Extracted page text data
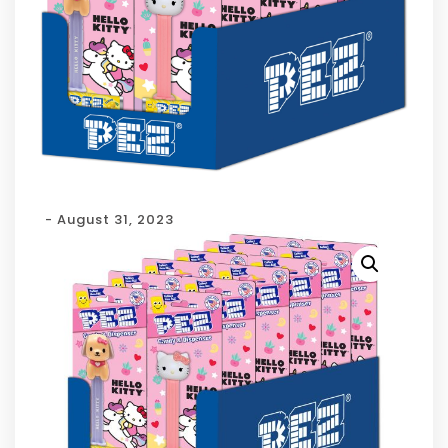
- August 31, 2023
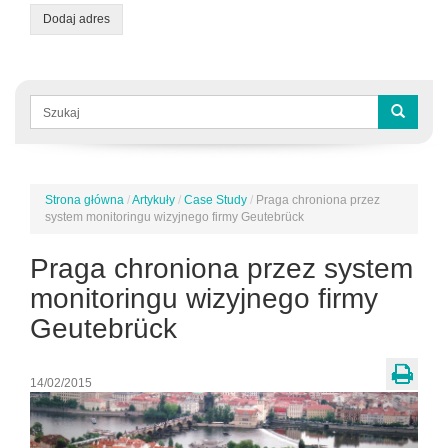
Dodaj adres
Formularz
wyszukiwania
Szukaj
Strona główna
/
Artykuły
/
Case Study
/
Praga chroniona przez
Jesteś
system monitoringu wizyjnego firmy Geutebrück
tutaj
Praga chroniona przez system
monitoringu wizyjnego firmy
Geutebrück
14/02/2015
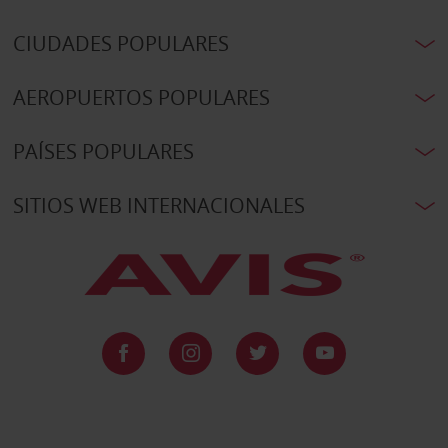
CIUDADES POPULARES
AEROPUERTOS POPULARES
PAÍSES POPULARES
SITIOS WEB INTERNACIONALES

◆ INSTRUCTIONS FOR THE TASK: Please reproduce, word for word, every line from the first line of the records above through the line containing "PAÍSES POPULARES", and leave out the pictures.

◆ OUTPUT FOR THIS EXERCISE:
- August 31, 2023
Dodaj adres
Formularz
wyszukiwania
Szukaj
Strona główna
/
Artykuły
/
Case Study
/
Praga chroniona przez
Jesteś
system monitoringu wizyjnego firmy Geutebrück
tutaj
Praga chroniona przez system
monitoringu wizyjnego firmy
Geutebrück
14/02/2015
CIUDADES POPULARES
AEROPUERTOS POPULARES
PAÍSES POPULARES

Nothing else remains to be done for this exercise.